Number of intubation attempts in airway management survival

Summary of the article by Casey Patrick, @cpatrick_89

Article reviewed: Murphy, DL, Bulger, NE, Harrington, BM, Skerchak, JA, Counts, CR, Latimer, AJ, … & Sayre, MR (2021). Fewer tracheal intubation attempts are associated with better neurologically intact survival after out-of-hospital cardiac arrest. Intensive care, 167289-296.

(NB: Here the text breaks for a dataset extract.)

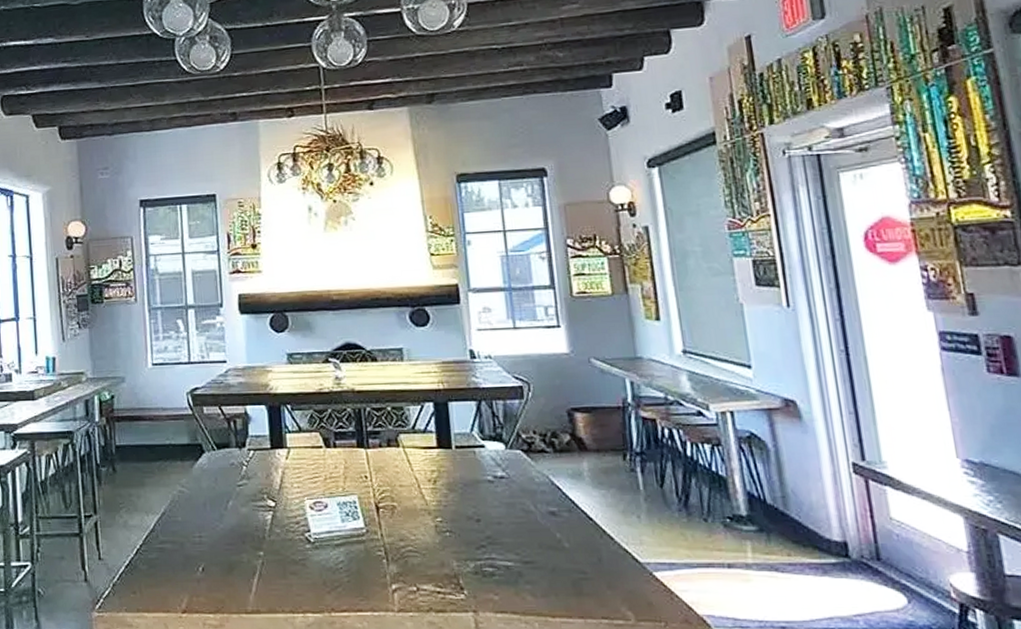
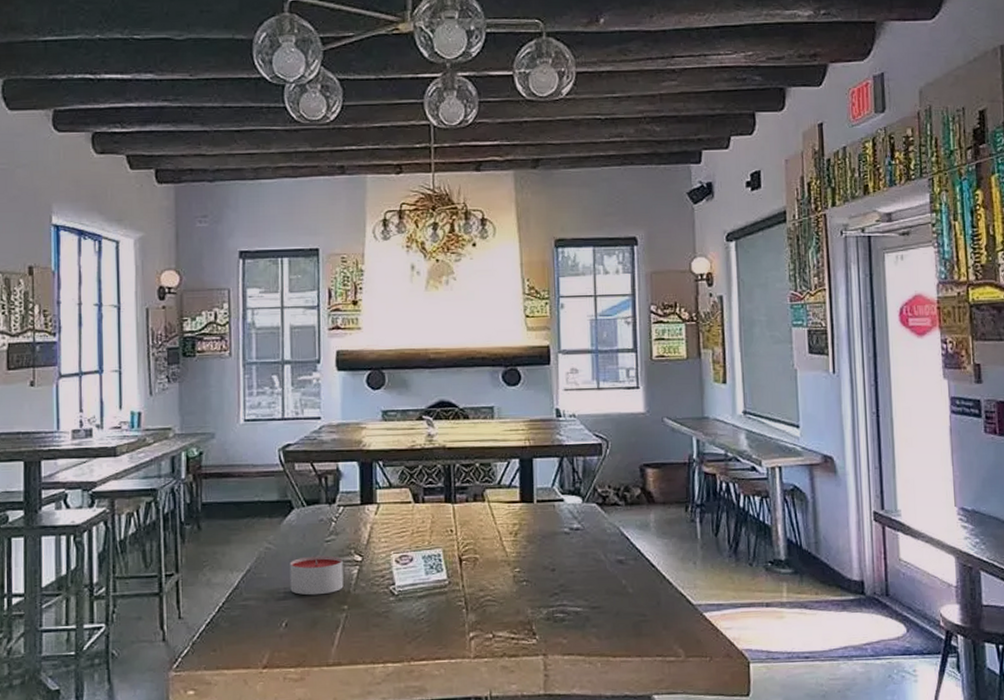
candle: none [203,500,258,540] -> present [290,555,344,596]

Who, what, when, where and how?

  • Who? – 1,205 non-traumatized OHCA patients with attempted endotracheal intubation, defined as “the introduction of a laryngoscope in front of the teeth and concluded when the laryngoscope was removed from the mouth, whether or not an endotracheal tube was inserted “.
  • What? – Retrospective, observational, cohort (cohort = OHCA/intubation)
  • When? – January 2015 – June 2019
  • Where? – Seattle Fire
  • How? – Primary outcome = neurointact survival (CPC1/2)
  • Excluded no attempt, BLS only, intubated after ROSC, DNR, other services

Figure/courtesy Maia Dorsett, MD, PhD, FAEMS

Figure/courtesy Maia Dorsett, MD, PhD, FAEMS


  • Age = 60, 68% male, 33% witnessed, 61% received bystander CPR, 21% shockable rhythm
  • ROSC 44%, hospital admission 38%, survival at d/c 11%
  • First successful attempt 65%, second 86%
  • Overall supraglottic utilization rate – 2.8%, 0.7% after 2 attempts, 11.2% after 3 attempts, 28.4% after 4+ attempts
  • Main result = CPC 1/2
    • There was a negative correlation between the number of ET attempts and the neurologically intact outcome: 11% CPC 1/2 with ONE intubation attempt, 4% with two, 3% with three, and 2% with four more (see picture)
    • These differences are valid for shockable and non-shockable rhythms
    • Modeling of multivariate statistics adjusted for: age/sex/control/passer/hours/initial rate

Read more:

Read more:

Training day: how paramedics should use capnography

The application of an EtCO2 sampling device and waveform monitoring, particularly during valve mask ventilation, is well within the reach of paramedics.


  • What about SGAs? This is not a rehash of PART/AIRWAYS-2. The overall SGA utilization rate was very low.
  • Average time to airway = 5 minutes in this study
  • Yes, it’s retrospective but… very granular (especially in the OHCA world)
  • Built-in monitor data PLUS audio (1,200 patients!)

What should we do now?

  • No, this does not directly translate to agencies using “Primary SGA” in OHCA
  • But, more evidence airway delays = worse patient-oriented results
    • Should there be a faster transition to the use of SGA after a failed primary intubation attempt?

The bottom line: Focus on the interventions we to know important: early recognition and proximity CPR, access to early defibrillation, minimization of pauses, appropriate rate and depth of compression.